* **Problem description**
In every record below, switch each "underline" to "underscore" and reproduce the lines with nothing else changed.

** start of Working data **

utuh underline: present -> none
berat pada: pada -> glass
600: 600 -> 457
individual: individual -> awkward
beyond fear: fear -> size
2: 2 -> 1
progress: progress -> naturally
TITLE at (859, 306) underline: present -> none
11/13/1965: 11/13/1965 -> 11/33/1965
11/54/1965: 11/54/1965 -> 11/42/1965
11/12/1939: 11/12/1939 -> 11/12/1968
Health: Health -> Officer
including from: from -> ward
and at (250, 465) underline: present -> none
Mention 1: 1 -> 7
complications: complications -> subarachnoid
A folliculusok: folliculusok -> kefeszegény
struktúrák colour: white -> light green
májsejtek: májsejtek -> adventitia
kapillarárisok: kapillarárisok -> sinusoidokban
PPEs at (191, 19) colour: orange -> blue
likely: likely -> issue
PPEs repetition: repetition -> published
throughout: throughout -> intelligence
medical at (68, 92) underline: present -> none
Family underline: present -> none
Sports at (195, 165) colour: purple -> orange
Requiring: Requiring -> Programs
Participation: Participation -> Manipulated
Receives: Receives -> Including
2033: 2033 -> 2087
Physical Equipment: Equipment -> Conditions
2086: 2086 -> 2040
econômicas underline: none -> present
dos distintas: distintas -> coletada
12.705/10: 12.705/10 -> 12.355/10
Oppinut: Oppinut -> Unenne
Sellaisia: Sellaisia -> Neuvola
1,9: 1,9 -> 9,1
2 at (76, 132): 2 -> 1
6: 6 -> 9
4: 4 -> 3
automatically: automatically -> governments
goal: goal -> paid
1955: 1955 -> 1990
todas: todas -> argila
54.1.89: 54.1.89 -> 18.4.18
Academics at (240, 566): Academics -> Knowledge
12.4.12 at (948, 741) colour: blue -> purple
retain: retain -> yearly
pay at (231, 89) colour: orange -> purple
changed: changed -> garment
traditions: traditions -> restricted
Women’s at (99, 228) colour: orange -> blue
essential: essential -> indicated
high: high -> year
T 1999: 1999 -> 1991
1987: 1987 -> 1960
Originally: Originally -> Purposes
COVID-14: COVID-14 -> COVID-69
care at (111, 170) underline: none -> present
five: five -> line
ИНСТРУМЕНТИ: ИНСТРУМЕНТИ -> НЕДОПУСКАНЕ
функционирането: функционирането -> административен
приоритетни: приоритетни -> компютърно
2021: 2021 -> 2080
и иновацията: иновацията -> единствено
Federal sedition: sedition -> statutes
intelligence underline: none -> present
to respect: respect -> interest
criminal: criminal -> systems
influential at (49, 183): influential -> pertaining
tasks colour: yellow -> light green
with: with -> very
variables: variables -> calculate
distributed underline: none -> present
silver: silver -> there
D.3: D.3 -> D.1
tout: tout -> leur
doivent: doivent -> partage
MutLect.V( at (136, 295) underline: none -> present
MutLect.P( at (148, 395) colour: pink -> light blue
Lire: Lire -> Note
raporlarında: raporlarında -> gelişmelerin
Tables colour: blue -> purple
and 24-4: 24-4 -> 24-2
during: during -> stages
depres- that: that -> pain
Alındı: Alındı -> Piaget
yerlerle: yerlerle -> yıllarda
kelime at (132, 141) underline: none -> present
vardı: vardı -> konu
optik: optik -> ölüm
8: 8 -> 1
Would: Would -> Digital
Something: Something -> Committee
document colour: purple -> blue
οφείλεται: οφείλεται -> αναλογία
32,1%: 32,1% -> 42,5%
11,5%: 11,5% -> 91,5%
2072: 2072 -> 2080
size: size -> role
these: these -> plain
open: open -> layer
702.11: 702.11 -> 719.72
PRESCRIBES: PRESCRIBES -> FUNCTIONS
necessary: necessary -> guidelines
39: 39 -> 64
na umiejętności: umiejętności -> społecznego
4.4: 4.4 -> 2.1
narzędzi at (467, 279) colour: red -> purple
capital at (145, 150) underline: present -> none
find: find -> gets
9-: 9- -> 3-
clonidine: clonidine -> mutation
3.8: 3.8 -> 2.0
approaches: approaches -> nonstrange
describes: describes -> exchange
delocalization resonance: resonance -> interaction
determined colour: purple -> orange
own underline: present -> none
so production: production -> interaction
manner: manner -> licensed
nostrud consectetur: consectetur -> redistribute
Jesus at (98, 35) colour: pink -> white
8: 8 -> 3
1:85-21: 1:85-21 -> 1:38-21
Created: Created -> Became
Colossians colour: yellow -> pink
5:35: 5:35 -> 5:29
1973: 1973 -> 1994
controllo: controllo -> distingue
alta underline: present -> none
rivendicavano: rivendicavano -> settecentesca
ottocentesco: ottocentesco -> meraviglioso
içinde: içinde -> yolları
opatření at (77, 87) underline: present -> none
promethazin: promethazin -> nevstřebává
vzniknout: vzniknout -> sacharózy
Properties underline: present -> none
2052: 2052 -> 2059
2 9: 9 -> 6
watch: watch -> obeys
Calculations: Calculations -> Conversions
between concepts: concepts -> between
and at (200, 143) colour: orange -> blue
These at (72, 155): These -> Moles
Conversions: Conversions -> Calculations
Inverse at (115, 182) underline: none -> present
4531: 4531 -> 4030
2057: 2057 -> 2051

** end of Working data **

* **Final answer**
utuh underscore: present -> none
berat pada: pada -> glass
600: 600 -> 457
individual: individual -> awkward
beyond fear: fear -> size
2: 2 -> 1
progress: progress -> naturally
TITLE at (859, 306) underscore: present -> none
11/13/1965: 11/13/1965 -> 11/33/1965
11/54/1965: 11/54/1965 -> 11/42/1965
11/12/1939: 11/12/1939 -> 11/12/1968
Health: Health -> Officer
including from: from -> ward
and at (250, 465) underscore: present -> none
Mention 1: 1 -> 7
complications: complications -> subarachnoid
A folliculusok: folliculusok -> kefeszegény
struktúrák colour: white -> light green
májsejtek: májsejtek -> adventitia
kapillarárisok: kapillarárisok -> sinusoidokban
PPEs at (191, 19) colour: orange -> blue
likely: likely -> issue
PPEs repetition: repetition -> published
throughout: throughout -> intelligence
medical at (68, 92) underscore: present -> none
Family underscore: present -> none
Sports at (195, 165) colour: purple -> orange
Requiring: Requiring -> Programs
Participation: Participation -> Manipulated
Receives: Receives -> Including
2033: 2033 -> 2087
Physical Equipment: Equipment -> Conditions
2086: 2086 -> 2040
econômicas underscore: none -> present
dos distintas: distintas -> coletada
12.705/10: 12.705/10 -> 12.355/10
Oppinut: Oppinut -> Unenne
Sellaisia: Sellaisia -> Neuvola
1,9: 1,9 -> 9,1
2 at (76, 132): 2 -> 1
6: 6 -> 9
4: 4 -> 3
automatically: automatically -> governments
goal: goal -> paid
1955: 1955 -> 1990
todas: todas -> argila
54.1.89: 54.1.89 -> 18.4.18
Academics at (240, 566): Academics -> Knowledge
12.4.12 at (948, 741) colour: blue -> purple
retain: retain -> yearly
pay at (231, 89) colour: orange -> purple
changed: changed -> garment
traditions: traditions -> restricted
Women’s at (99, 228) colour: orange -> blue
essential: essential -> indicated
high: high -> year
T 1999: 1999 -> 1991
1987: 1987 -> 1960
Originally: Originally -> Purposes
COVID-14: COVID-14 -> COVID-69
care at (111, 170) underscore: none -> present
five: five -> line
ИНСТРУМЕНТИ: ИНСТРУМЕНТИ -> НЕДОПУСКАНЕ
функционирането: функционирането -> административен
приоритетни: приоритетни -> компютърно
2021: 2021 -> 2080
и иновацията: иновацията -> единствено
Federal sedition: sedition -> statutes
intelligence underscore: none -> present
to respect: respect -> interest
criminal: criminal -> systems
influential at (49, 183): influential -> pertaining
tasks colour: yellow -> light green
with: with -> very
variables: variables -> calculate
distributed underscore: none -> present
silver: silver -> there
D.3: D.3 -> D.1
tout: tout -> leur
doivent: doivent -> partage
MutLect.V( at (136, 295) underscore: none -> present
MutLect.P( at (148, 395) colour: pink -> light blue
Lire: Lire -> Note
raporlarında: raporlarında -> gelişmelerin
Tables colour: blue -> purple
and 24-4: 24-4 -> 24-2
during: during -> stages
depres- that: that -> pain
Alındı: Alındı -> Piaget
yerlerle: yerlerle -> yıllarda
kelime at (132, 141) underscore: none -> present
vardı: vardı -> konu
optik: optik -> ölüm
8: 8 -> 1
Would: Would -> Digital
Something: Something -> Committee
document colour: purple -> blue
οφείλεται: οφείλεται -> αναλογία
32,1%: 32,1% -> 42,5%
11,5%: 11,5% -> 91,5%
2072: 2072 -> 2080
size: size -> role
these: these -> plain
open: open -> layer
702.11: 702.11 -> 719.72
PRESCRIBES: PRESCRIBES -> FUNCTIONS
necessary: necessary -> guidelines
39: 39 -> 64
na umiejętności: umiejętności -> społecznego
4.4: 4.4 -> 2.1
narzędzi at (467, 279) colour: red -> purple
capital at (145, 150) underscore: present -> none
find: find -> gets
9-: 9- -> 3-
clonidine: clonidine -> mutation
3.8: 3.8 -> 2.0
approaches: approaches -> nonstrange
describes: describes -> exchange
delocalization resonance: resonance -> interaction
determined colour: purple -> orange
own underscore: present -> none
so production: production -> interaction
manner: manner -> licensed
nostrud consectetur: consectetur -> redistribute
Jesus at (98, 35) colour: pink -> white
8: 8 -> 3
1:85-21: 1:85-21 -> 1:38-21
Created: Created -> Became
Colossians colour: yellow -> pink
5:35: 5:35 -> 5:29
1973: 1973 -> 1994
controllo: controllo -> distingue
alta underscore: present -> none
rivendicavano: rivendicavano -> settecentesca
ottocentesco: ottocentesco -> meraviglioso
içinde: içinde -> yolları
opatření at (77, 87) underscore: present -> none
promethazin: promethazin -> nevstřebává
vzniknout: vzniknout -> sacharózy
Properties underscore: present -> none
2052: 2052 -> 2059
2 9: 9 -> 6
watch: watch -> obeys
Calculations: Calculations -> Conversions
between concepts: concepts -> between
and at (200, 143) colour: orange -> blue
These at (72, 155): These -> Moles
Conversions: Conversions -> Calculations
Inverse at (115, 182) underscore: none -> present
4531: 4531 -> 4030
2057: 2057 -> 2051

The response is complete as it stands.